▶ _Texte à examiner_
═══

Je me demande souvent d’où vient cette violence routière, chez des gens qui ne sont pas du tout violents. Car vivre parmi les Polonais, du moins ici, à l’est, sur un territoire faiblement urbanisé, c’est ressentir une espèce de sérénité. Aucune agressivité dans l’air, aucune marque de colère ou de mépris intempestif. Des gens courtois, souriants, avenants même, et toujours prêts à vous accueillir à bras ouverts.
Ce sont pourtant ces mêmes gens affables qui se conduisent comme des barbares sur la route. J’ai déjà eu l’occasion de discuter avec certains d’entre eux : ils plaisantent, rigolent de mes peurs et ne voient rien d’anormal !
Pas tous cependant. Mon voisin, le petit paysan débonnaire et replet, abonde dans mon sens  et est d'avis que ce sont tous des fous furieux. Lui, sur la route, il a peur aussi. Il n’y va pas trop souvent d’ailleurs, sinon d’un de ses champs à l’autre, en tracteur… Sa gamine, à sept ans, a été heurtée par un imbécile qui traversait le village à tombeau ouvert. Un miracle, dit-il, qu’elle s’en soit sortie quasiment indemne !
Alors, est-ce que conduire une voiture fait perdre les pédales ? Quel non-sens pousse ces gens sympathiques à mettre quotidiennement en péril la vie des autres et la leur, comme ça, gratuitement ? En allant faire des courses, en allant au travail, chez des amis, voire à la messe ?
J’ai plusieurs hypothèses, toutes invérifiées, toutes plus fantaisistes, peut-être, les unes que les autres. Des hypothèses d’un étranger qui s’interroge et, surtout, qui a les foies. Mais les hypothèses, c’est fait pour ça : donner une réponse là où l’on n’en a pas vraiment.
La première qui me vient à l’esprit est le caractère plus ou moins nouveau de la voiture en Pologne. Il y a vingt cinq ans, très peu de gens étaient motorisés. Pratiquement personne, en vérité. C’est une des raisons pour laquelle les lignes de transport en commun sont encore si nombreuses en rase campagne. Des kyrielles de minibus sillonnent toute la contrée, de la ville à la campagne et de la campagne à la ville, le matin, le soir, l'après-midi, jusqu’à Varsovie, Lublin ou Białystok.

═══

[Sources des documents en texte brut]
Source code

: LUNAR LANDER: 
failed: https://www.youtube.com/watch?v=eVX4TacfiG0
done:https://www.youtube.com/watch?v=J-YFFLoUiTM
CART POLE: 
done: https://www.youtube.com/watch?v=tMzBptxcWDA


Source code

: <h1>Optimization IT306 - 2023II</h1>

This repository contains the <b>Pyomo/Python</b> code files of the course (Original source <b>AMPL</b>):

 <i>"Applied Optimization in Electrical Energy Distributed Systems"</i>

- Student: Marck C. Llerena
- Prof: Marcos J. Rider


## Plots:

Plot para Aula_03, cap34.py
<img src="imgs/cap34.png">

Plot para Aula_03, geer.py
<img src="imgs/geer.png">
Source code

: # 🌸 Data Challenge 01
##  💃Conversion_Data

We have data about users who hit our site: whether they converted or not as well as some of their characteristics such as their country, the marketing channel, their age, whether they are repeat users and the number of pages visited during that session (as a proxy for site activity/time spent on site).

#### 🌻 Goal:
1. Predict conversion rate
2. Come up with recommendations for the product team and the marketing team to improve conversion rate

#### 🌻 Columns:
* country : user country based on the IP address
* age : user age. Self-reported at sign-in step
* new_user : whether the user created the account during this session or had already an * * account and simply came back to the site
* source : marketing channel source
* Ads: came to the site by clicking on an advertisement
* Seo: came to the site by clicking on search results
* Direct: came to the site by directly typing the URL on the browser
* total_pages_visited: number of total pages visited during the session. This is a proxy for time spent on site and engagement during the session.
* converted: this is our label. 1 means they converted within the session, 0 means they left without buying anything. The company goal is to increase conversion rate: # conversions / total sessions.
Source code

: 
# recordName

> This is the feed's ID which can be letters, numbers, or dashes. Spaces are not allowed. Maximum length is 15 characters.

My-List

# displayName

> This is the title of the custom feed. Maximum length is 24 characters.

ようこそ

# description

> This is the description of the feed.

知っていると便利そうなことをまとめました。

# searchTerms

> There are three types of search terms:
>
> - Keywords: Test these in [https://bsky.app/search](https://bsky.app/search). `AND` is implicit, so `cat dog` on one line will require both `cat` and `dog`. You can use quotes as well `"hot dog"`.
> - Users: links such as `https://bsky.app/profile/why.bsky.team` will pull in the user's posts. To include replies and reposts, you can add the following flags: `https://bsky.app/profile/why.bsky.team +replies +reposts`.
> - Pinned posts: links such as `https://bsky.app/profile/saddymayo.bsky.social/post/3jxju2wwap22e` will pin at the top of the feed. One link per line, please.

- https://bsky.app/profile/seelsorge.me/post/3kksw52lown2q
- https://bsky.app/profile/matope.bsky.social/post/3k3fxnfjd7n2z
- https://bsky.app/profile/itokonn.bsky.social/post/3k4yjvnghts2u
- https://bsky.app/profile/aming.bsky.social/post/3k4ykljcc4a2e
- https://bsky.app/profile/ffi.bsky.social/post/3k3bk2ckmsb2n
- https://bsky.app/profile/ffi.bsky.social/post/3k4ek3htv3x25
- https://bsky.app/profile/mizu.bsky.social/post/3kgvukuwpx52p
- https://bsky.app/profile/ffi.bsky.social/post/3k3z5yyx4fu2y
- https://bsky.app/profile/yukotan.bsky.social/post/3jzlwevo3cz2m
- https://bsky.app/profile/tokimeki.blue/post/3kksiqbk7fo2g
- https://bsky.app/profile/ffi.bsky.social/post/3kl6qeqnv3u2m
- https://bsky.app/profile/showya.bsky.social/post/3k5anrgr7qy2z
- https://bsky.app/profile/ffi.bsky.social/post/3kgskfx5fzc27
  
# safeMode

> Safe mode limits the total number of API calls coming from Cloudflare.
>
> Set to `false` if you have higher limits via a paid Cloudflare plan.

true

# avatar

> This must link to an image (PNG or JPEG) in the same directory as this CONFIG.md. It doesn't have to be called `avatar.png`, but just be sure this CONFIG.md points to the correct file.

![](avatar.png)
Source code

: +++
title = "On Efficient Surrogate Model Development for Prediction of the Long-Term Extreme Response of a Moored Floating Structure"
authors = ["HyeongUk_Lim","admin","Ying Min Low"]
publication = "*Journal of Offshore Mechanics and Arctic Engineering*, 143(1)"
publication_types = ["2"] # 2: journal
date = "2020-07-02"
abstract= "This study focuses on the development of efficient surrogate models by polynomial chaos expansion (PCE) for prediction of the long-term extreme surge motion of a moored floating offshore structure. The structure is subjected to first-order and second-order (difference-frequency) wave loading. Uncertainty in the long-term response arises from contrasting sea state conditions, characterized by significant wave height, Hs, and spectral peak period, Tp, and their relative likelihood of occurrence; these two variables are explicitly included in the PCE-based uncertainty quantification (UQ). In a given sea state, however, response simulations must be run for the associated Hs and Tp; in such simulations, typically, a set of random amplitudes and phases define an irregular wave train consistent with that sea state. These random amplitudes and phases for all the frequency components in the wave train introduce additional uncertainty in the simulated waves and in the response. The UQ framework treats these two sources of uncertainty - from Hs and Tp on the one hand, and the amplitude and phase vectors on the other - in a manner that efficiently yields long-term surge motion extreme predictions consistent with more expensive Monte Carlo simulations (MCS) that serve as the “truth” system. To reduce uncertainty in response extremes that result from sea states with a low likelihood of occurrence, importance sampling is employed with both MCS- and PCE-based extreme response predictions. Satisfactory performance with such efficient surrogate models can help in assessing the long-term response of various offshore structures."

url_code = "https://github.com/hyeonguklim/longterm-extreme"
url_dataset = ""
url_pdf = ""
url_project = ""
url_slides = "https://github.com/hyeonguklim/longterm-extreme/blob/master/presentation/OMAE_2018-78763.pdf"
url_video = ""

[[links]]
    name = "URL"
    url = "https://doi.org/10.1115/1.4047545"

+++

═══

▶ _Consigne de travail A_
Extrayez du texte sur la conduite en Pologne le passage qui va de « Pas tous cependant. » à « quasiment indemne ! ».
▶ _Consigne de travail B_
Traduisez en anglais cette phrase du texte sur la conduite en Pologne : « Il y a vingt cinq ans, très peu de gens étaient motorisés. »
▶ _Consigne de travail C_
Répondez brièvement d'après le texte sur la conduite en Pologne :
(i) Quel âge avait la fille du voisin quand elle a été heurtée ?
(ii) Dans quel véhicule le voisin se rend-il d'un champ à l'autre ?
(iii) Quels véhicules de transport en commun sillonnent la contrée ?

▶ _Zone de réponse A_
Pas tous cependant. Mon voisin, le petit paysan débonnaire et replet, abonde dans mon sens  et est d'avis que ce sont tous des fous furieux. Lui, sur la route, il a peur aussi. Il n’y va pas trop souvent d’ailleurs, sinon d’un de ses champs à l’autre, en tracteur… Sa gamine, à sept ans, a été heurtée par un imbécile qui traversait le village à tombeau ouvert. Un miracle, dit-il, qu’elle s’en soit sortie quasiment indemne !

▶ _Zone de réponse B_
Twenty-five years ago, very few people had cars.

▶ _Zone de réponse C_
(i) Sept ans.
(ii) En tracteur.
(iii) Des minibus.